Required action: Starting at the line that has "Tak, uzależnienie od leków jest uleczalne." and stopping after the line that has "つなぐことが重要です。たとえば、広告で獲得したリードを", reproduce the listing below exactly; omit everything else.

= = = = = = =

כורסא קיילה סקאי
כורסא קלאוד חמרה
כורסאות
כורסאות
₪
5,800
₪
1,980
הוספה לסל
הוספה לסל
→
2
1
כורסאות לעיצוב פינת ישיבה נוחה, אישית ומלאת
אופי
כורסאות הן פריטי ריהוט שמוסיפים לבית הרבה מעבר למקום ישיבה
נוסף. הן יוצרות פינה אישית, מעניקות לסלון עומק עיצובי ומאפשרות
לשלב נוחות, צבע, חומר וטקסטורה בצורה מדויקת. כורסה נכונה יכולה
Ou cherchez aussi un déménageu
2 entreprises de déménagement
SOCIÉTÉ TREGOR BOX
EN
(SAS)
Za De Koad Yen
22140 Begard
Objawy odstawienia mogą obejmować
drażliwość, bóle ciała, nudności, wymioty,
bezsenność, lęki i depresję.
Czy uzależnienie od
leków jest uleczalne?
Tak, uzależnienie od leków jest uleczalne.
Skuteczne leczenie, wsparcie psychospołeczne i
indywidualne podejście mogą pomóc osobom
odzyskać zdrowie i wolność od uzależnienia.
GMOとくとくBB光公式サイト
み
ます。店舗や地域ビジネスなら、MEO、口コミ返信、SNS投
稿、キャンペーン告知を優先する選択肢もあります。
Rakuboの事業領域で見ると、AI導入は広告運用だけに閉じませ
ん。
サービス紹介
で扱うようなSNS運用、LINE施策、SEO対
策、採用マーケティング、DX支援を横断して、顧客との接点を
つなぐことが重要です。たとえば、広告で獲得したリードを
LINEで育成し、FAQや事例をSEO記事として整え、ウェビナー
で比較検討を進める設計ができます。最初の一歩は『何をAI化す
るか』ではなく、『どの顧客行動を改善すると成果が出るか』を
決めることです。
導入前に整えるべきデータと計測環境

= = = = = = =

Answer box:
Tak, uzależnienie od leków jest uleczalne.
Skuteczne leczenie, wsparcie psychospołeczne i
indywidualne podejście mogą pomóc osobom
odzyskać zdrowie i wolność od uzależnienia.
GMOとくとくBB光公式サイト
み
ます。店舗や地域ビジネスなら、MEO、口コミ返信、SNS投
稿、キャンペーン告知を優先する選択肢もあります。
Rakuboの事業領域で見ると、AI導入は広告運用だけに閉じませ
ん。
サービス紹介
で扱うようなSNS運用、LINE施策、SEO対
策、採用マーケティング、DX支援を横断して、顧客との接点を
つなぐことが重要です。たとえば、広告で獲得したリードを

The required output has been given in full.